That’s what “competition” means. It means no rewards for most people – inequality and poverty for the 99%. It’s not possible to “work hard” to change this. Inequality is built into the very system of our socioeconomic organisation. Therefore it’s hardly fair or appropriate for a government to blame and punish people for the failings of their own imposed dominant ideology – a political and economic mode of organisation – which most ordinary people did not intentionally choose.

A  major report – State of child health – says that child health in the UK is falling behind that of many other European countries. It also confirms a strong link between growing inequality and poverty in the UK and increasing poor health and mortality. This comes at the same time as another key study found that poverty has a significantly damaging impact on the mental health and behaviour of children. 

The report raises particular concerns over rates of mortality, mental health issues and obesity among the young. Children living in the most deprived areas are much more likely to be in poor health, be overweight, suffer from asthma, have poorly managed diabetes, experience mental health problems and die early.

The in-depth report, from the Royal College of Paediatrics and Child Health (RCPCH), has emphasised that poverty is the cause of many child health problems.

UK health ministers claim that money was being invested in services to help tackle health inequalities.

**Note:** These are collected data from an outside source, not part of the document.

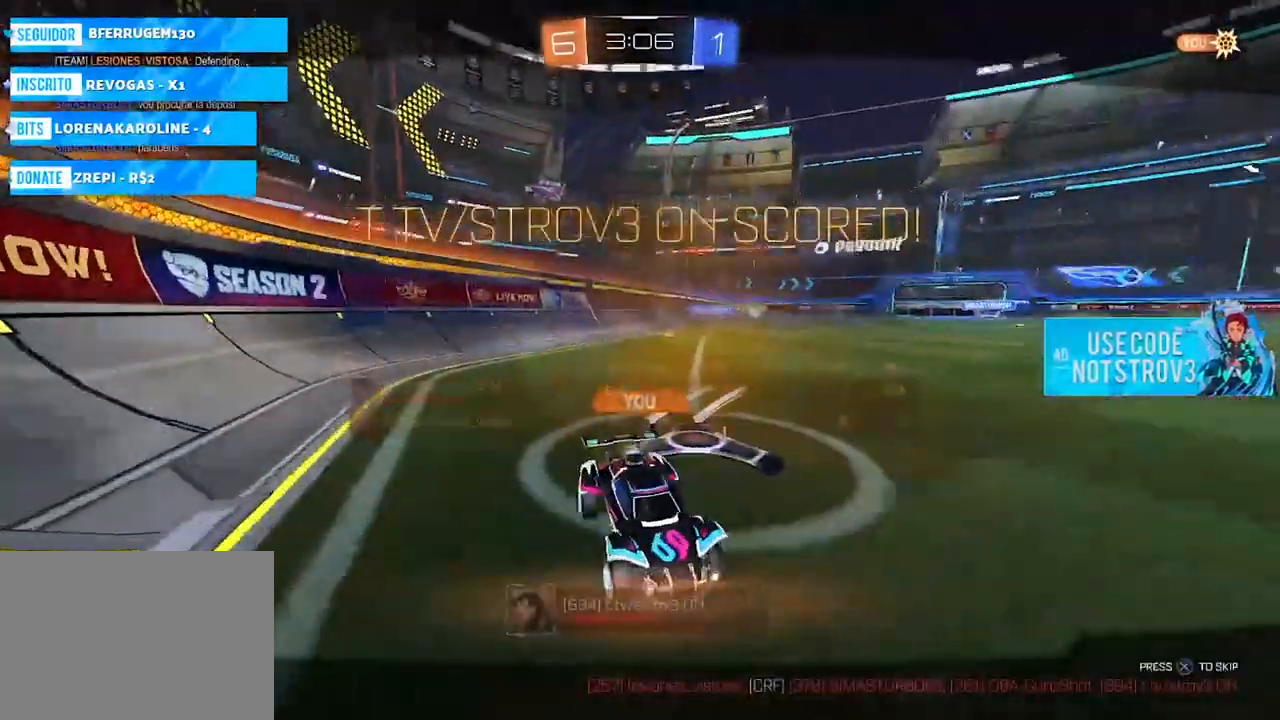
{"buttons": [], "left_stick": "center", "right_stick": "center", "events": [[33, "left_stick", "center"]]}
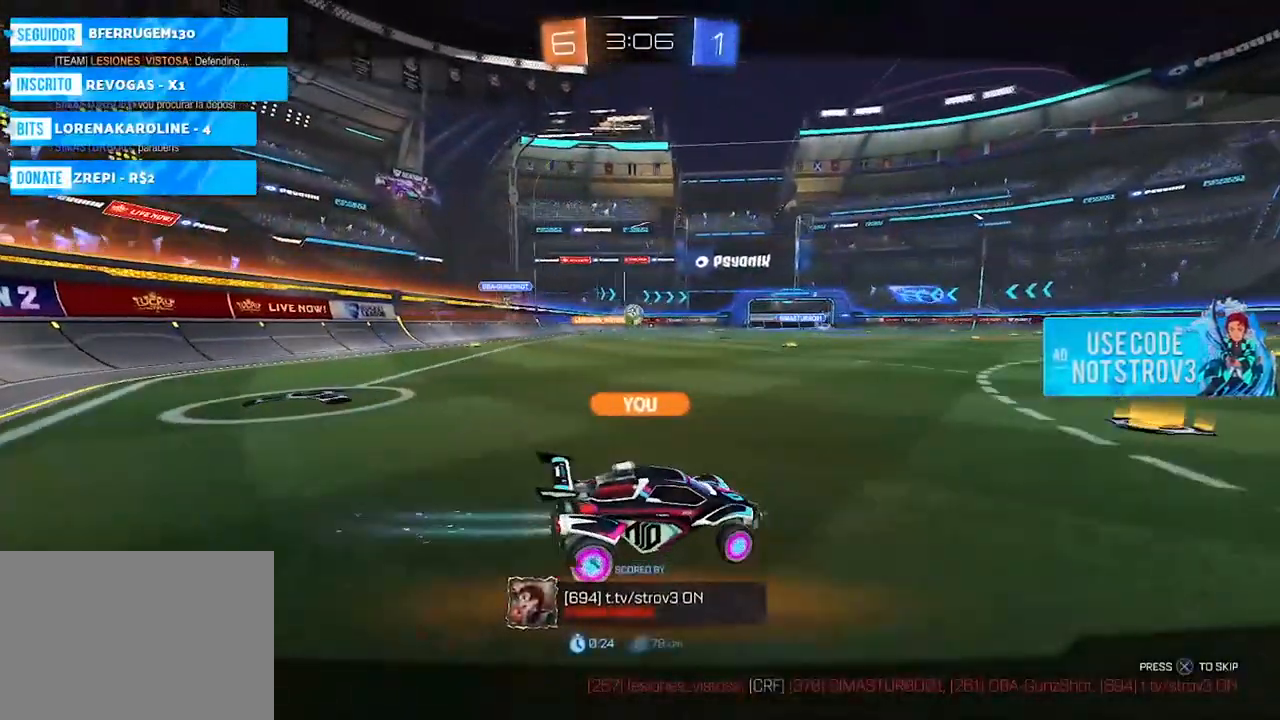
{"buttons": [], "left_stick": "center", "right_stick": "center", "events": []}
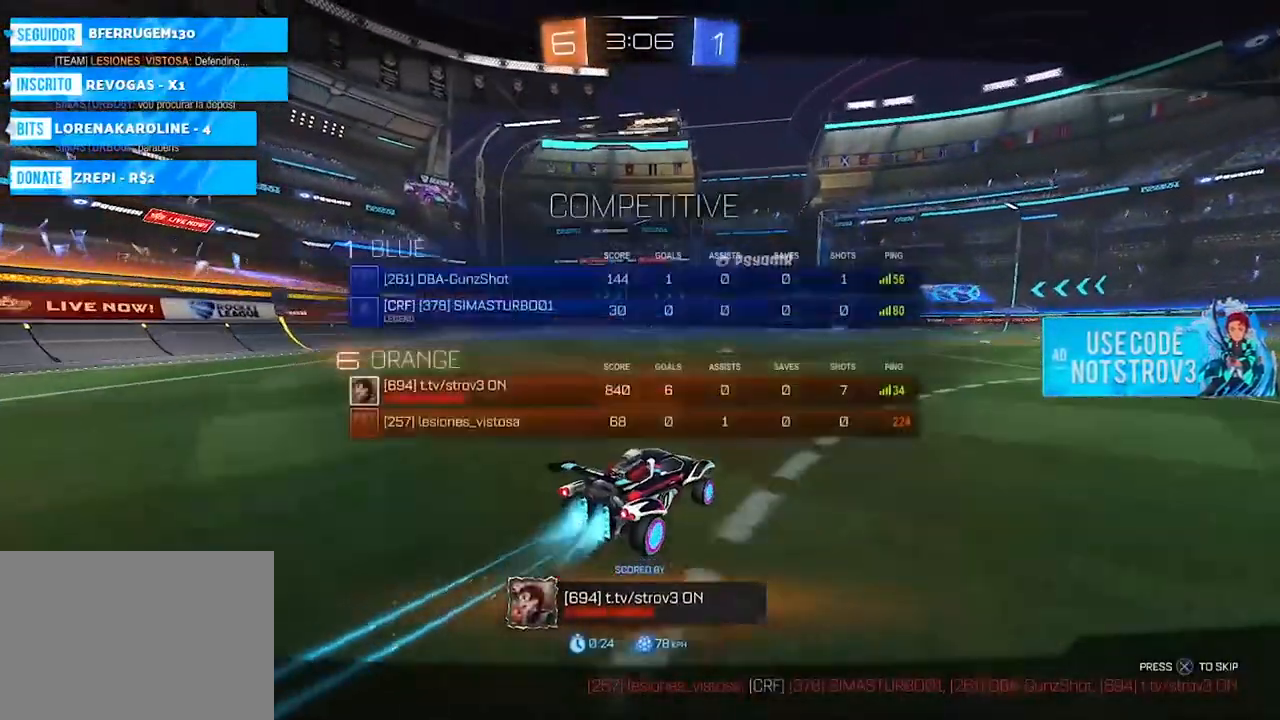
{"buttons": [], "left_stick": "center", "right_stick": "center", "events": []}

The report looked at 25 health indicators, including asthma, diabetes and epilepsy, as well as obesity, breastfeeding and mortality, to provide a snapshot of children’s health and wellbeing.

It said there had been huge improvements in child health in the UK in the past 100 years, but since the mid-1990s “there has been a slowing of progress”.

This has left the UK falling behind other European nations in a number of league tables. For example, in 2014 the UK had a higher infant mortality rate (of 3.9 per 1,000 live births) than nearly all comparable Western European countries.

Infant mortality ranges from 3.6 in Scotland to 3.9 in England and Wales, and 4.8 in Northern Ireland.

Rates of smoking during pregnancy – an important factor in the health of babies – are also higher in the UK than in many European countries, at 11.4% in England and nearly 15% in Scotland.

Levels of smoking were highest in deprived populations and in mothers under 20, the report found.

Also, more than one in five children starting primary school in England, Wales and Scotland are overweight or obese, and there has been little improvement in these figures over the past 10 years.

Obesity leads to a significantly increased risk of serious life-long health problems, including type 2 diabetes, heart disease and cancer.  

In 2010 a report for the government in England by Sir Michael Marmot set out the social factors governing health and pointed to the role of a child’s early years in determining life chances. Now, leading child health experts are saying that little progress has been made since then and that health inequality is still blighting the lives of young people.

The Royal College of Paediatrics and Child Health has stated that the wide gap between rich and poor is damaging infant health around the UK.

The college president, Professor Neena Modi, argues that a lot more needs to be done to improve child health and that it is “particularly troubling that stark inequalities have widened in the last five years.”

Mortality rate worsens

The report says that the UK ranks high amongst Western European countries on mortality rates for infants under the age of one. Deprivation is strongly correlated with death rates among children.

The report says that many of the causes of infant mortality are preventable and asserts that issues such as fetal growth restriction disproportionately affect the least advantaged families in society. Diet and adequate nutrition, for example, play a key role in healthy birth weight.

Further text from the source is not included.